- Directed by: Karen Skloss
- Cinematography: Matthias Grunsky
- Edited by: Mike Saenz
- Music by: Graham Reynolds
- Production companies: Arts+Labor The Folding Animals
- Distributed by: GatebreakR (world)
- Release date: 10 March 2017 (United States);
- Running time: 74 minutes
- Country: United States
- Language: English

= The Honor Farm =

Drama and thriller film

The Honor Farm is a drama and thriller film directed by Karen Skloss. It was released on March 10, 2017 in the South by Southwest Film Festival.

== Synopsis ==
After the prom, Lucy decides to join a group of young misfits to go to a psychedelic party on a haunted farm, where strange events are witnessed.

== Cast ==
- Olivia Applegate as Lucy
- Louis Hunter as JD
- Dora Madison as Laila
- Liam Aiken as Sinclair
- Katie Folger as Annie
- Michael Eric Reid as Jesse
- Mackenzie Astin as Dr.

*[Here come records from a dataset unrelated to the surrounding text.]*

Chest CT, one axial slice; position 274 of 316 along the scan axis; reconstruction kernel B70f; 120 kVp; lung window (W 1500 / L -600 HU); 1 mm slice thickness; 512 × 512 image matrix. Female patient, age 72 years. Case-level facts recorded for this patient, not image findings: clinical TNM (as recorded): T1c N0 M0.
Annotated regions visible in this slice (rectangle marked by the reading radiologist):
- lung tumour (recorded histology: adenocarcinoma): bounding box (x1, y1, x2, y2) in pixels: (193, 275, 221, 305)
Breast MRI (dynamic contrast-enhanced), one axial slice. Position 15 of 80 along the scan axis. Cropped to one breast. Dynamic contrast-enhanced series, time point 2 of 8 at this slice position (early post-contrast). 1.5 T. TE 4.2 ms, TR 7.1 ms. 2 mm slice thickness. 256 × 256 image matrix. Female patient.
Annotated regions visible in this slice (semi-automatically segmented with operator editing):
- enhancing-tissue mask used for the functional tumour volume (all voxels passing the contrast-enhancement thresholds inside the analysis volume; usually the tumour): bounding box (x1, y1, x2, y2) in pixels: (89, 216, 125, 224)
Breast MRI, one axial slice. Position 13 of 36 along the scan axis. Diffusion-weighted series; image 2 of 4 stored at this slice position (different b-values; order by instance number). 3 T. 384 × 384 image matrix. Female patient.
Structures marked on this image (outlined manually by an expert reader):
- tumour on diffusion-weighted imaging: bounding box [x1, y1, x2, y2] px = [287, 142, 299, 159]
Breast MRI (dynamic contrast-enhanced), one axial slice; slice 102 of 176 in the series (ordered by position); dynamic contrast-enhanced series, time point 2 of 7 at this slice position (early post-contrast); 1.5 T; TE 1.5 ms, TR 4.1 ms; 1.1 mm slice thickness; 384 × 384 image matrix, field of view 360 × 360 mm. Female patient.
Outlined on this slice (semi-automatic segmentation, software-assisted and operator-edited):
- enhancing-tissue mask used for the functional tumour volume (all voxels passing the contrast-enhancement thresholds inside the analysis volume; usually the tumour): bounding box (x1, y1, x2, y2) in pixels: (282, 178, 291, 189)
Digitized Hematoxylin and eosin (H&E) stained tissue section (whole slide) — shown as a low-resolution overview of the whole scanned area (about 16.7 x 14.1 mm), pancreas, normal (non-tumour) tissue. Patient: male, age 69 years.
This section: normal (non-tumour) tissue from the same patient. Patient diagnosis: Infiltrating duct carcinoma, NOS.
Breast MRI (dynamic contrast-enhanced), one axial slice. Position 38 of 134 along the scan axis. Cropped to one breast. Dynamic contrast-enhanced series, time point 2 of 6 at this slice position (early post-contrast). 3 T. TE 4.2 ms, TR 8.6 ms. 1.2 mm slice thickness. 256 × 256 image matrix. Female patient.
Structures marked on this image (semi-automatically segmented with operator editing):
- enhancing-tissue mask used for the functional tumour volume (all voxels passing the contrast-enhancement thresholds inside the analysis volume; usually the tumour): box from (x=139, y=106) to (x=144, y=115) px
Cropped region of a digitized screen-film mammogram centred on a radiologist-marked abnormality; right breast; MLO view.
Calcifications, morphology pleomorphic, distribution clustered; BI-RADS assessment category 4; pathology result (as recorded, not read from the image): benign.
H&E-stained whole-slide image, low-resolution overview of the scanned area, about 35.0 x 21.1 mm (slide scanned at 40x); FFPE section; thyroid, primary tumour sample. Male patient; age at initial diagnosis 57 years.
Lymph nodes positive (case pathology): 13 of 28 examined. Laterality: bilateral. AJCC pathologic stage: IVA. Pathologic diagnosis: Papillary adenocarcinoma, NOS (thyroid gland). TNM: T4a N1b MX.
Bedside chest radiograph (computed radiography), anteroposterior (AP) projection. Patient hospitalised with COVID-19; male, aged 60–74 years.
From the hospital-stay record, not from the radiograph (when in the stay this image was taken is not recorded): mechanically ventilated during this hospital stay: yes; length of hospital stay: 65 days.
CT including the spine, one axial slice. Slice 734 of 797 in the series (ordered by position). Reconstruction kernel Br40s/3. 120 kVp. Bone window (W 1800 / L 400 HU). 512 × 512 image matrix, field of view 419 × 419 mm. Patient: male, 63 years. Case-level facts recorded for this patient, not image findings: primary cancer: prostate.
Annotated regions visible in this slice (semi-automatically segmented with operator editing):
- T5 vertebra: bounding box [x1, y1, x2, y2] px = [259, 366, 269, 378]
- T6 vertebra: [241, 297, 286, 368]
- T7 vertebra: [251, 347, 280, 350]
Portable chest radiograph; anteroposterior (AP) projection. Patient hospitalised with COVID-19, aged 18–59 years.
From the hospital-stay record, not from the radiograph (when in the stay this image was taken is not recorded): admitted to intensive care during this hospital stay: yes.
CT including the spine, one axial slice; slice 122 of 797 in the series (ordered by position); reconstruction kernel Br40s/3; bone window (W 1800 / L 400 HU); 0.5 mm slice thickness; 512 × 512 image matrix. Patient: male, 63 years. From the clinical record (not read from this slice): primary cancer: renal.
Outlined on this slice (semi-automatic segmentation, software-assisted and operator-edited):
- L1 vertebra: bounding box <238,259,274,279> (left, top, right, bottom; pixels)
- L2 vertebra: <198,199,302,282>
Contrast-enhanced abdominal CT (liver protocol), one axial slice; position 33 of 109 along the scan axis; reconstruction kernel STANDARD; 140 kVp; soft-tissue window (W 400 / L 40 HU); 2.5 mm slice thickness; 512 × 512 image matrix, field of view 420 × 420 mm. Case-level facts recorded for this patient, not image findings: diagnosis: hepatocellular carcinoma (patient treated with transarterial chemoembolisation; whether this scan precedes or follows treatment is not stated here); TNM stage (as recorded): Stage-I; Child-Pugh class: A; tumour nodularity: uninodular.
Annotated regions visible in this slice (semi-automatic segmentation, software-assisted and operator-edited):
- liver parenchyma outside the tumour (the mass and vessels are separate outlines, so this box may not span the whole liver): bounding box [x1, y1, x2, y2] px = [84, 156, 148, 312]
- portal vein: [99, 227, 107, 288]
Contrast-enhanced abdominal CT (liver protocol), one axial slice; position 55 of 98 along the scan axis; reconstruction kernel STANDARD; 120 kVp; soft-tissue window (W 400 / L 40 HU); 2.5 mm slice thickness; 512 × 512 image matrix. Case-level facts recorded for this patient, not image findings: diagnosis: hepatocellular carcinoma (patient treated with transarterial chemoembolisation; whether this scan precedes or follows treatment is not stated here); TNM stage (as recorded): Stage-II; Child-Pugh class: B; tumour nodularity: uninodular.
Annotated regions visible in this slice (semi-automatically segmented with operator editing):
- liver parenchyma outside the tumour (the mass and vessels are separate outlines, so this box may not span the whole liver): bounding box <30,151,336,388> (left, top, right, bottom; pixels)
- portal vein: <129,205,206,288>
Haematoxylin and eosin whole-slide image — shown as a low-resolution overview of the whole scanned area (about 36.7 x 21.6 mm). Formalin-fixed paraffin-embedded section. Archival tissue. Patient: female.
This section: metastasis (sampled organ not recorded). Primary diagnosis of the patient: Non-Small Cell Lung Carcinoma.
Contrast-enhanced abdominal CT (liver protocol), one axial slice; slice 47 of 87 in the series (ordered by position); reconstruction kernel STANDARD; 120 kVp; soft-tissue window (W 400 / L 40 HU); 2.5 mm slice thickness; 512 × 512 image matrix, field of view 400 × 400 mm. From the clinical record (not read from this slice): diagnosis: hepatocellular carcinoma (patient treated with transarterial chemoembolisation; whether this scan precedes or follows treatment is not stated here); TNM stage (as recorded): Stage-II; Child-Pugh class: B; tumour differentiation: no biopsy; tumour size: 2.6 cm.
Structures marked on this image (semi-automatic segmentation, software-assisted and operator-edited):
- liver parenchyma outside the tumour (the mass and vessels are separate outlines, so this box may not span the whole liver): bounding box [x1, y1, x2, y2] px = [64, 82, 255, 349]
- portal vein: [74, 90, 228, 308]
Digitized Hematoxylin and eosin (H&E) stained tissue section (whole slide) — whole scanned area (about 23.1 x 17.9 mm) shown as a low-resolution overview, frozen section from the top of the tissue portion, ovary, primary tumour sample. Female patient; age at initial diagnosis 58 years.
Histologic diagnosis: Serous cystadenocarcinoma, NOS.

Meyer
- Christina Parrish as Zoe
- Josephine McAdam as Shanti
- Jonny Mars as Roosevelt
- Will Brittain as Jacob
- Samuel Davis as Sheldon

== Reception ==

In his review for ScreenAnarchy, J Hurtado writing that "the combination of non-linear story-telling, interminable dream sequences, and fractured reality make the film very hard to connect with."